Provided text:
Of all the biographies and articles that I have read about poet Edgar Allan Poe, only Hervey Allen wrote of Poe's Scottish connections. From Allen's work I formulated an itinerary, and made the effort to seek and find the towns in Scotland where Poe's foster father, John Allan, is known to have visited during his six-year return home to Ayrshire, in 1815. Allen tells his readers that it was one of David Poe's sons, John, who married a Jane McBride, and with her brought their family of two sons, David and George, to Newcastle, Delaware, in 1742. Thereafter, they "settle in Pennsylvania." Seventy years later, from these persons Edgar Allan Poe is a descendant.

I have several articles published in the United States and Scotland that provide sufficient information to let a reader know that it was from the line of Poes who remained in Fenwick, and all of Ayrshire, who provide the evidence that Edgar Allan Poe had a substantial Scottish heritage and connection. After all, only one Poe left his Ayrshire family; the rest of them remained. The Family Tree Magazine, the Burns Chronicle (two editions. 1999 & 2001), The Poe Review, The Atlantic Literary Review, among periodicals; then several local newspapers in Ayrshire: The Greenock Advertiser, the Saltcoats and Ardrossan Herald, the Irvine Herald, and the Kilmarnock Standard have published articles of these facts. There are books which mention our work (Frank Beattie's Proud Kilmarnock), a BBC Scotland Radio program, and finally an independent movie.

Other researchers in Scotland have made similar discoveries of which I have written, not the least of whom is well known Scots Magazine writer, James Gracie, and Robert Burns World Federation, Ltd., Executive Council member, Tom Hutton. True, it is well documented that Poe's mother was from London, England, of the United Kingdom of that time.

Your objective:
Can you copy out the text on Edgar Allan Poe's Scottish heritage word for word, from beginning to end?

Data:
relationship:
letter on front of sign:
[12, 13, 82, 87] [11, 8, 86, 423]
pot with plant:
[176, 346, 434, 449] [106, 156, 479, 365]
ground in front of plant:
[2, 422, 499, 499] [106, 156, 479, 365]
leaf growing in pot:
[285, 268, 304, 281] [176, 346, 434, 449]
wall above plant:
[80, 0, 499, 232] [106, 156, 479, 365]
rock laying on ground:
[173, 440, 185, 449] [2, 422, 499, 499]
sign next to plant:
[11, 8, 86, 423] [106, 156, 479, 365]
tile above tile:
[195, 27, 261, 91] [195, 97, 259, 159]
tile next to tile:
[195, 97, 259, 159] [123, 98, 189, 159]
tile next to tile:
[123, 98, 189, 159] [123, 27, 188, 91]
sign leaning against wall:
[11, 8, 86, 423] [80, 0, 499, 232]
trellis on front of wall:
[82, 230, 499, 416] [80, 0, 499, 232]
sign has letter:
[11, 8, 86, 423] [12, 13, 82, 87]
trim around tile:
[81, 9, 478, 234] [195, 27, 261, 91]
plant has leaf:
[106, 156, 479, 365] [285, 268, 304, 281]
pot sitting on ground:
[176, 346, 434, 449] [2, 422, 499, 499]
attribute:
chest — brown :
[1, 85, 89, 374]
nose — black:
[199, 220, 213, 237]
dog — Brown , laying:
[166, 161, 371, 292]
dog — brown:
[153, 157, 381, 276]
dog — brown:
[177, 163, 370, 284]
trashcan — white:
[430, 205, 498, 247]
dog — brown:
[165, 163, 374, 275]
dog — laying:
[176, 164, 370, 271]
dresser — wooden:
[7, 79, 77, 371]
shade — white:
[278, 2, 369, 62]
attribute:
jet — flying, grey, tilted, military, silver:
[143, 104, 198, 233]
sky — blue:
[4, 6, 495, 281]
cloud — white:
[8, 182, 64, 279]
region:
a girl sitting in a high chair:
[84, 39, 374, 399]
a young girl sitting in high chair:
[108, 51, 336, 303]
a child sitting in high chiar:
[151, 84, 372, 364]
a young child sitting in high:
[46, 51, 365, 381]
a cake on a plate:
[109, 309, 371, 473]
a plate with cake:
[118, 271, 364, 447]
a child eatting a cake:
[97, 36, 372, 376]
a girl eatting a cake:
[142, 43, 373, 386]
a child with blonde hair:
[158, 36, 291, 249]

Answer box:
Of all the biographies and articles that I have read about poet Edgar Allan Poe, only Hervey Allen wrote of Poe's Scottish connections. From Allen's work I formulated an itinerary, and made the effort to seek and find the towns in Scotland where Poe's foster father, John Allan, is known to have visited during his six-year return home to Ayrshire, in 1815. Allen tells his readers that it was one of David Poe's sons, John, who married a Jane McBride, and with her brought their family of two sons, David and George, to Newcastle, Delaware, in 1742. Thereafter, they "settle in Pennsylvania." Seventy years later, from these persons Edgar Allan Poe is a descendant.

I have several articles published in the United States and Scotland that provide sufficient information to let a reader know that it was from the line of Poes who remained in Fenwick, and all of Ayrshire, who provide the evidence that Edgar Allan Poe had a substantial Scottish heritage and connection. After all, only one Poe left his Ayrshire family; the rest of them remained. The Family Tree Magazine, the Burns Chronicle (two editions. 1999 & 2001), The Poe Review, The Atlantic Literary Review, among periodicals; then several local newspapers in Ayrshire: The Greenock Advertiser, the Saltcoats and Ardrossan Herald, the Irvine Herald, and the Kilmarnock Standard have published articles of these facts. There are books which mention our work (Frank Beattie's Proud Kilmarnock), a BBC Scotland Radio program, and finally an independent movie.

Other researchers in Scotland have made similar discoveries of which I have written, not the least of whom is well known Scots Magazine writer, James Gracie, and Robert Burns World Federation, Ltd., Executive Council member, Tom Hutton. True, it is well documented that Poe's mother was from London, England, of the United Kingdom of that time.